I was wondering how long it takes a Maltese to stop chewing?
My Btttons chews everything in site..How long will this last? He will be a year old next month...
Help any ideas?


----------



## kit001 (Jul 6, 2003)

I never had to deal with that with Morgan, he never chewed, but my little Yorkie, Bailey, is now about 4 months old, is chewing alot, not on furniture, thank goodness or anything like that, (he did like my slippers and sneakers at first lol). I have A LOT of chew toys for him so he wont' get any bright ideas to chew on the other things. As long as he sticks with the chew toys, I don't care if he chews forever! lol


----------



## minnie (May 16, 2004)

Thank you Lol.

I love yorkies also.
My sister has a tea Cup Yorkie Full grown 2 pounds...
So sweet..
Your Maltese is cute....


----------



## doctorcathy (May 17, 2004)

my big dog liked to chew on stuff. it was soo annoying!!! i feel your pain. i basically bittered apple everything 'inappropriate' to chew twice a day. till he didnt want to try to chew it. and i gave them bully sticks. that stuff saved my life. its a little expensive--but malts dont chew it up that quickly. it smells a little nasty--bully sticks or pizzle sticks should help you out a lot.


----------



## TikisMom (Jul 22, 2003)

Tiki chews all the time.... I just make sure he has something to chew on;
rawhide (watched carefully), nyla bones and cardboard tubes (from TP







) are his favorite.
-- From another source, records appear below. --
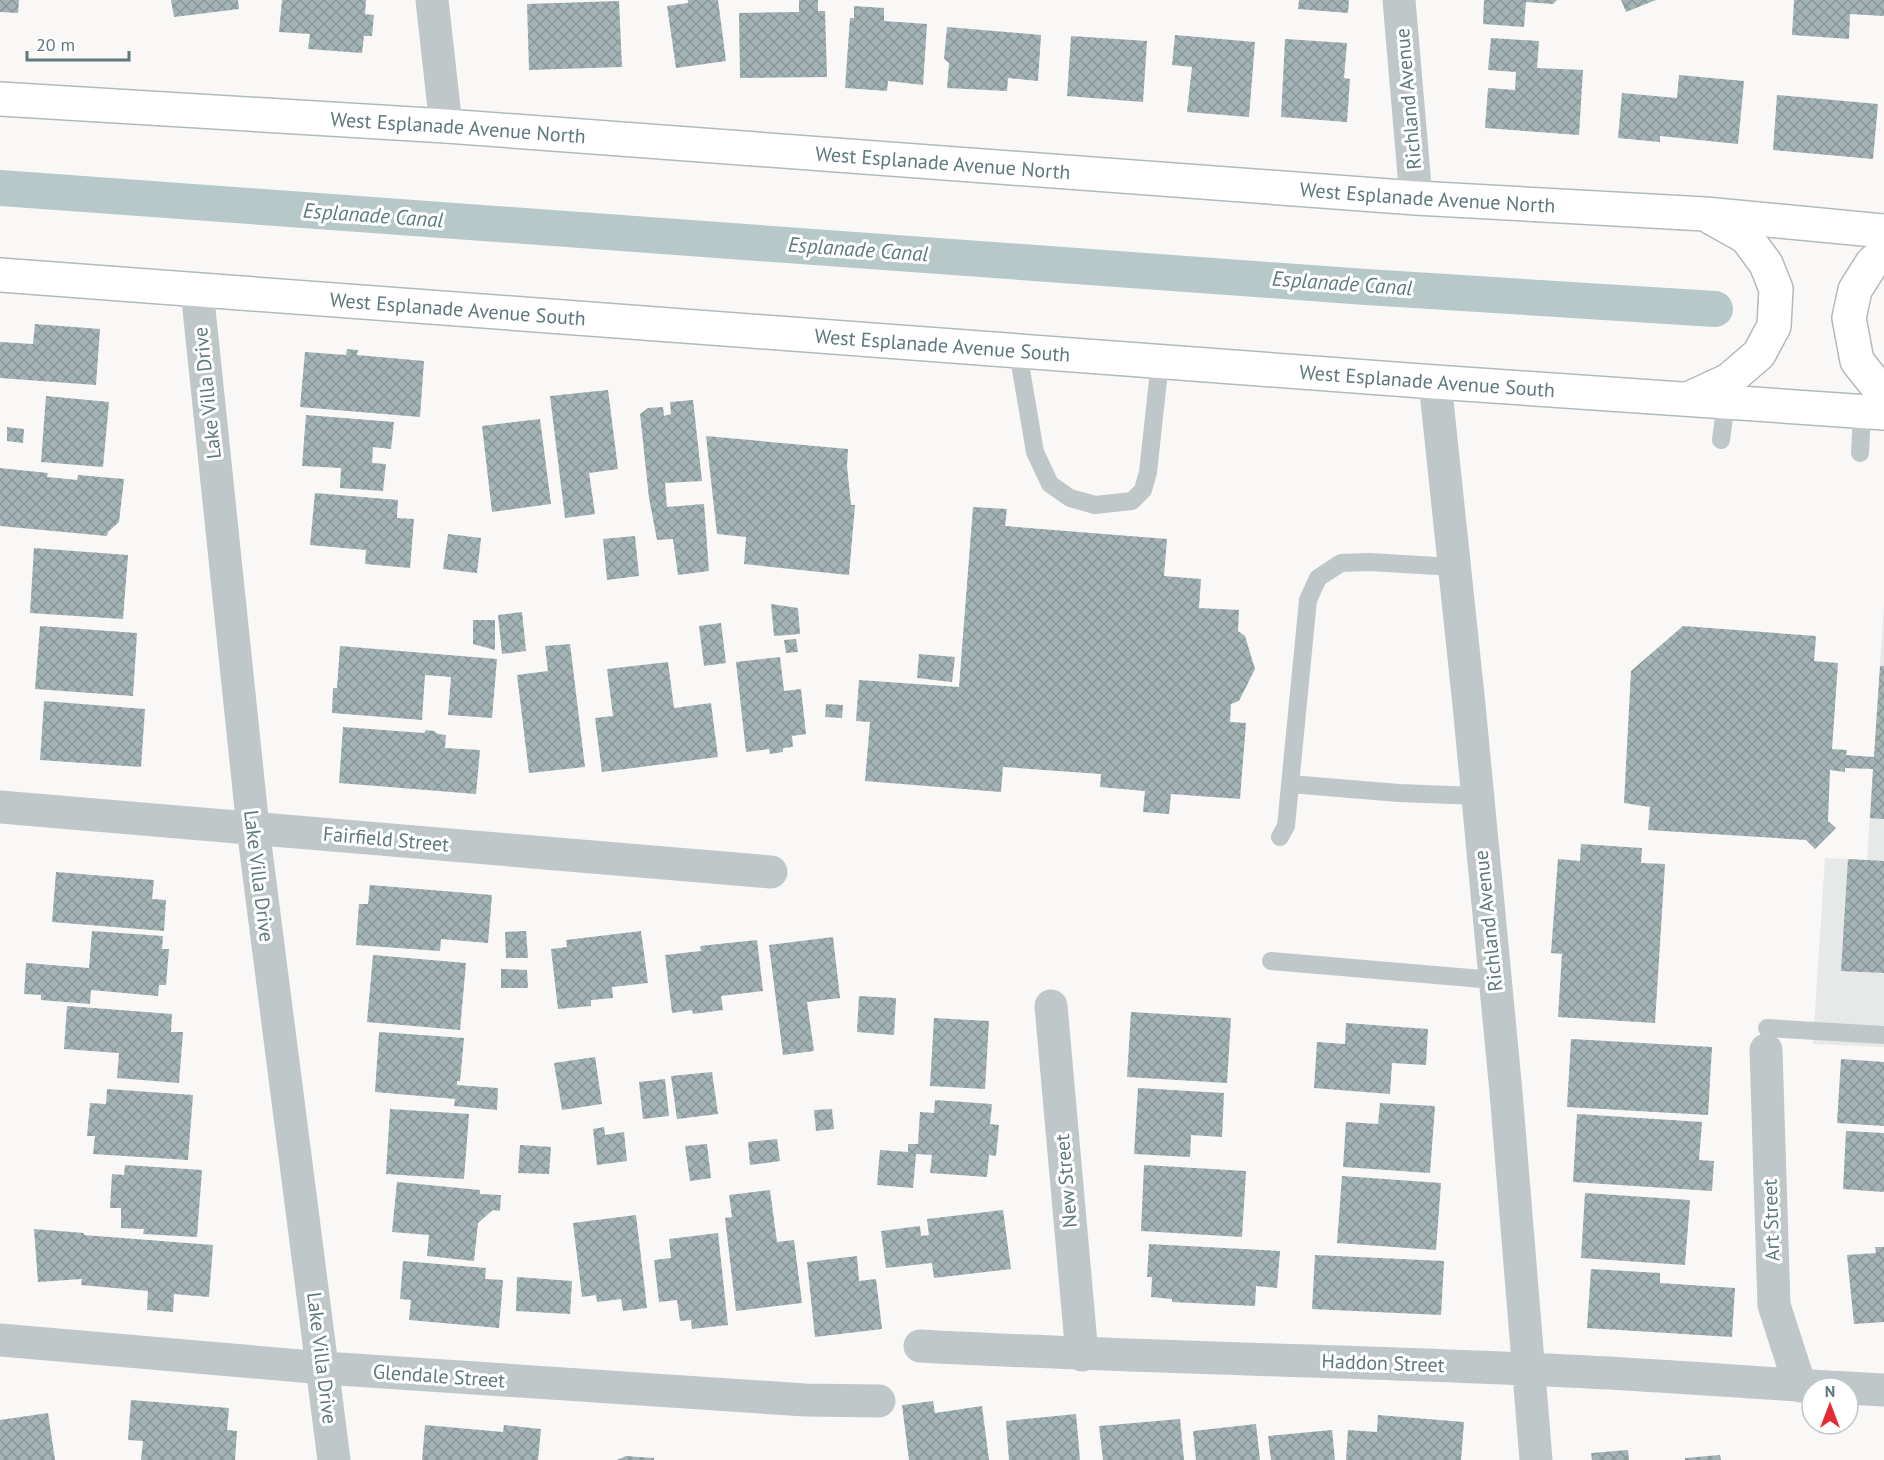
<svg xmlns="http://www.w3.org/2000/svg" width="1884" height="1460" font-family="'PT Sans',sans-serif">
	<defs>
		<pattern id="building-cross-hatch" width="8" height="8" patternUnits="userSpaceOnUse" patternTransform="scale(1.5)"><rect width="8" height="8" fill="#a4b3b5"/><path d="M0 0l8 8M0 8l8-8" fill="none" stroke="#899698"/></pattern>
	</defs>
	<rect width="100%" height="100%" fill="#f9f8f7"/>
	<path fill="#e7e8e8" d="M1884 603V1047L1813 1044 1825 858 1867 860Z"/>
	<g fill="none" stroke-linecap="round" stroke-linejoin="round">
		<path stroke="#b6c8c8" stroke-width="36" d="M0 188 1366 287 1715 309"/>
	</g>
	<path fill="url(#building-cross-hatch)" d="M0 0H19L18 13 0 12Z
		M171 0H238L239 9 174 17Z
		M282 0H366L365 14 374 15 372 36H364L362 53 308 49 310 34 279 32Z
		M688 0H718L726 61 676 68 667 6 688 3Z
		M799 0H818V11H825L827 77 740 78 739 13 799 12Z
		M1299 0H1349L1348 13 1298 9Z
		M1484 0H1557L1553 4 1526 2 1524 27 1483 24Z
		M1621 0H1656L1626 12Z
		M1794 0H1884V16L1850 14 1849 39 1792 35Z
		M619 1 622 67 529 70 527 4Z
		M854 6 884 8V21L927 24 923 85 888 81 887 91 845 88 850 18H854Z
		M947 27 1041 35 1038 81 1008 78 1007 91 947 88 949 63 944 59Z
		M1175 35 1255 42 1249 117 1187 112 1192 67 1172 65Z
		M1071 36 1147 41 1143 102 1067 96Z
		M1491 38 1539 41 1537 68 1583 70 1579 135 1485 128 1488 88 1515 90 1516 72 1488 70Z
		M1285 39 1347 43 1344 78 1350 79 1347 122 1281 117Z
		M1679 75 1744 81 1738 144 1660 136V142L1618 138 1622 93 1677 98Z
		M1777 95 1878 104 1873 159 1773 150Z
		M35 324 100 329 96 385 0 378V342L33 344Z
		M347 349 358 350 357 355 424 361 420 417 300 407 305 352 346 355Z
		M608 390 618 469 589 473 595 514 565 518 550 396Z
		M46 396 109 402 103 467 41 462Z
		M693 400 702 481 665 483 667 507 704 504 709 571 678 575 673 539 657 540 649 498 640 414 648 408 663 407 664 416 671 414 670 402Z
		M306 415 394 422 391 449 373 447 372 463 386 464 383 491 340 488 341 468 302 466Z
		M540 419 551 504 492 512 482 426Z
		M7 427 24 429 23 443 7 441Z
		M706 436 848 449 847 466 851 505H855L849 575 744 564 746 537 717 534Z
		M0 468 48 473 47 477 77 480 78 475 124 479 119 522 108 532 107 536 0 526Z
		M315 493 398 500 397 518 414 519 410 568 365 564 366 550 310 545Z
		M973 507 1007 509 1005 526 1167 539 1164 576 1201 579 1199 608 1239 610 1238 631 1245 636 1255 669 1239 701 1231 704 1230 722 1246 723 1240 799 1171 794 1169 814 1143 812 1145 791 1100 787 1101 774 1003 767 1001 792 865 781 870 722 856 721 859 680 959 687Z
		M448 534 481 538 477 573 443 569Z
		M635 536 639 576 607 580 603 539Z
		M34 548 128 555 123 619 30 613Z
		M771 604 798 608 800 634 774 636Z
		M522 612 526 651 502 654 498 615Z
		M473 620H495V650L473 644Z
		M721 623 726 663 704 666 699 626Z
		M40 626 137 633 133 696 35 689Z
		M1683 626 1816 636 1814 661 1838 663 1832 749 1847 750 1846 755 1874 757 1880 666H1884V819L1870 818 1873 769 1845 768V772L1830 770 1828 821 1836 828 1815 849 1806 840 1648 830 1650 807 1624 803 1631 671Z
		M796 639 798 652 786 653 784 640Z
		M570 644 585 767 529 773 517 675 548 671 545 646Z
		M340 646 497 659 492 718 448 715 451 677 425 675 422 720 332 713 333 688H337Z
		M919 654 955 657 952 682 917 678Z
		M780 657 784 691 801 689 806 734 792 736 793 747 783 748V752L770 754 769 749 746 752 736 662Z
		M668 662 674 708 711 703 718 757 602 772 595 718 613 716 607 669Z
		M44 701 145 709 141 767 40 760Z
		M826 704 843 705 842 718 825 717Z
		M343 727 424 733 426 730 434 731 438 734 446 735 445 748 480 750 476 794 339 783Z
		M1581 844 1642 848 1641 863 1665 864 1655 1023 1558 1017 1562 954 1551 953 1558 859 1580 861Z
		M1848 859 1884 861V973L1841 971Z
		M56 872 154 880 152 899 166 900 164 931 52 922Z
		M370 885 492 895 488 943 441 939 440 951 356 945 359 904H368Z
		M92 931 163 936 162 949H169L166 985H159L158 996 91 990 90 1004 41 1000V995L24 994 26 963 89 968Z
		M526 931 528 958H506L505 932Z
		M641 931 648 983 612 987 613 998 591 1000V1006L558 1009 551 949 567 947 566 940Z
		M833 937 840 998 807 1002 814 1051 783 1055 769 945Z
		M757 940 763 991 721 996 723 1010 693 1014 692 1010 672 1013 665 955 701 951 700 946Z
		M373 955 466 963 460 1030 367 1022Z
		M501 969 527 970 528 988H501Z
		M859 996 896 998 894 1035 857 1032Z
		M67 1006 172 1014 171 1032H183L179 1083 117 1078 119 1053 64 1049Z
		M1131 1012 1231 1018 1227 1083 1127 1077Z
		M934 1018 989 1021 985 1089 930 1086Z
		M1346 1023 1428 1029 1426 1065 1392 1063 1390 1094 1314 1088 1317 1042 1345 1044Z
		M379 1032 464 1038 460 1081H457V1085L498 1088 497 1110 454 1106 455 1099 375 1092Z
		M1571 1039 1712 1047 1708 1115 1567 1107Z
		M595 1057 602 1104 562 1110 554 1063Z
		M1841 1059 1884 1062V1126L1837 1123Z
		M712 1072 718 1114 677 1119 671 1076Z
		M665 1079 669 1116 643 1119 639 1082Z
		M1138 1088 1224 1093 1222 1137 1191 1135 1190 1157 1134 1154Z
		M107 1089 193 1095 188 1160 93 1154 95 1136H87L90 1103 106 1104Z
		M935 1100 992 1104 990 1124 999 1125 996 1156 989 1155 987 1177 930 1173 932 1155 916 1154 913 1188 877 1185 880 1150 908 1152V1144H918L920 1112 934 1113Z
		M1380 1103 1435 1106 1430 1173 1343 1167 1346 1122 1378 1124Z
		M390 1109 469 1114 464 1179 386 1174Z
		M832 1109 834 1129 816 1131 814 1110Z
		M1577 1114 1702 1122 1699 1160 1714 1161 1712 1191 1573 1182Z
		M604 1127 605 1135 624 1132 627 1161 597 1165 593 1129Z
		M1846 1131 1884 1133V1192L1843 1189Z
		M777 1139 780 1161 750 1165 748 1142Z
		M707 1144 711 1178 690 1181 685 1146Z
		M520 1145 551 1147 549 1174 518 1173Z
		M125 1165 202 1170 197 1237 143 1234 144 1229 121 1228V1208H110L112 1174 124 1175Z
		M1144 1165 1246 1171 1242 1237 1141 1231Z
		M1342 1176 1441 1183 1436 1250 1337 1243Z
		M397 1182 480 1190V1194L501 1195 500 1211 493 1210 478 1223 474 1261 427 1256 429 1235 392 1232Z
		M770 1190 777 1242 794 1240 802 1303 736 1311 725 1218 732 1217 729 1195Z
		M1585 1193 1690 1200 1685 1265 1581 1258Z
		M1003 1210 1011 1269 934 1278 932 1263 886 1268 881 1231 920 1226 921 1236 929 1235 927 1219Z
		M636 1215 647 1308 623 1311 621 1299 597 1302 596 1295 582 1297 573 1223Z
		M34 1229 84 1233V1235L213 1245 209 1297 174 1294 173 1312 147 1310 148 1291 81 1285 82 1279 38 1282Z
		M718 1233 728 1325 692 1329 691 1320 680 1321 677 1300 659 1302 654 1260 671 1258 669 1239Z
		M1149 1244 1280 1251 1277 1288 1256 1286 1255 1306 1172 1302V1299L1151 1297 1152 1277H1147Z
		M1875 1247H1884V1322L1854 1324 1847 1255 1876 1253Z
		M1315 1255 1444 1261 1441 1315 1312 1309Z
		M857 1256 859 1281 876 1279 882 1329 815 1337 807 1262Z
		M403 1261 486 1268 485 1279 503 1280 499 1328 409 1320 411 1300 400 1299Z
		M1591 1269 1660 1273V1283L1735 1288 1732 1337 1587 1328Z
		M517 1277 572 1281 570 1314 516 1311Z
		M131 1400 229 1408 227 1430 237 1431 235 1460H141L143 1441 128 1440Z
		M933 1401 935 1413 982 1406 989 1460H909L902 1405Z
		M48 1413 55 1460H0V1420Z
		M1076 1414 1080 1460H1009L1006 1421Z
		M1378 1415 1464 1422 1461 1460H1346L1348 1430 1377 1432Z
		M1180 1419 1184 1460H1103L1099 1426Z
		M1256 1424 1260 1460H1196L1193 1431Z
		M425 1425 503 1432 504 1425 541 1429 538 1460H422Z
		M1332 1430 1335 1460H1271L1268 1436Z
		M1628 1450 1629 1460H1592L1591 1453Z
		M1720 1455 1721 1460H1685V1458Z
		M626 1456 654 1458V1460H617Z"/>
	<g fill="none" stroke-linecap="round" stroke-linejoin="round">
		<g stroke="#b0babc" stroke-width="36">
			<g id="secondary">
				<path id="s1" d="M0 99 446 126 1416 198 1705 214 1884 231"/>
				<path d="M1884 253 1872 263 1855 290 1849 318 1857 361 1884 395"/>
				<path id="s2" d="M0 275 1435 382 1884 413"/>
				<path d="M1690 398 1729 380 1759 354 1774 326 1776 289 1766 264 1746 237 1712 218"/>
			</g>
		</g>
		<path stroke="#c0c7c9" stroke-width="18" d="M1018 352 1035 452 1050 484 1070 498 1095 505 1132 501 1143 490 1148 472 1160 362
			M1721 440 1726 402
			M1860 453 1862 412
			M1290 784 1399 793 1477 796
			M1280 837 1286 826 1308 600 1318 578 1341 563 1369 562 1454 567
			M1271 961 1494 980
			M1767 1028 1884 1035"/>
		<path stroke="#c0c7c9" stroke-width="33" d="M432 0 446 126
			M1399 0 1416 198
			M197 290 253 828 334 1460
			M1435 382 1469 705 1506 1092 1536 1460
			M0 807 771 872
			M1051 1006 1082 1355
			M1766 1050 1774 1305 1800 1386
			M0 1340 324 1368 805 1400 879 1401
			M920 1346C1121 1357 1323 1360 1525 1369 1632 1373 1739 1382 1846 1388
			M1848 1388 1884 1390"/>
		<use href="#secondary" stroke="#fff" stroke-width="33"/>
	</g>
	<g text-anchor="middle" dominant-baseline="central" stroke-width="6" stroke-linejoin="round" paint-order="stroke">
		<g font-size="20" fill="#5f787c" stroke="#fff">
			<text transform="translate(1408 99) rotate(-95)">Richland Avenue</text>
			<text stroke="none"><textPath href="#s1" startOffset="459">West Esplanade Avenue North</textPath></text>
			<text stroke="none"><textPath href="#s1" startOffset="945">West Esplanade Avenue North</textPath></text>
			<text stroke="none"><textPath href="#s1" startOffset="1431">West Esplanade Avenue North</textPath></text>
			<text stroke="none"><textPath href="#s2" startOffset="459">West Esplanade Avenue South</textPath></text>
			<text stroke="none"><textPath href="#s2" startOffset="945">West Esplanade Avenue South</textPath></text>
			<text stroke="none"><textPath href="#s2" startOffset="1431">West Esplanade Avenue South</textPath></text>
			<text transform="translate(207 393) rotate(-96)">Lake Villa Drive</text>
			<text transform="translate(386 839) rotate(5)">Fairfield Street</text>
			<text transform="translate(259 876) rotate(83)">Lake Villa Drive</text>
			<text transform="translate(1488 921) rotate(-96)">Richland Avenue</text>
			<text transform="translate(1066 1181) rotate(-95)">New Street</text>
			<text transform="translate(1771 1220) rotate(-92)">Art Street</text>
			<text transform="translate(322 1358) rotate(83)">Lake Villa Drive</text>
			<text transform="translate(1383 1363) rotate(2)">Haddon Street</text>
			<text transform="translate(439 1376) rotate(4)">Glendale Street</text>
		</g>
		<g font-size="21" font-style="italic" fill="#5e7c7c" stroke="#fff">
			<text transform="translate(373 215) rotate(4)">Esplanade Canal</text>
			<text transform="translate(858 249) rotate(4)">Esplanade Canal</text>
			<text transform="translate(1342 283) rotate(4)">Esplanade Canal</text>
		</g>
	</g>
	<g transform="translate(1830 1406)"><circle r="28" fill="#ffffff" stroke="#bfc9cb" stroke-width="1.5"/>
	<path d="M0-4.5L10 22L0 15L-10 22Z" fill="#e62932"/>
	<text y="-9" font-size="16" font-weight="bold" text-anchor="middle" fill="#5f787c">N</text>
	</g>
	<path d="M27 51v9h102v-9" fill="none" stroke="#5f787c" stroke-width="3"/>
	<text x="36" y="51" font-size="18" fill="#5f787c" stroke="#ffffff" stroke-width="4.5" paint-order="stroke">20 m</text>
</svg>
The only time he isn't chewing on something is when he is eating, playing or sleeping <_< .

Judi


----------



## Toby's Mom (May 7, 2004)

-_-


----------



## Lilly521 (May 29, 2004)

i had a dog who chewed everything...a whole sofa....he never stopped chewing but we got him tons of toys adn it seemed so long as he had something more intresting ot chew on he stayed away from my stuff


----------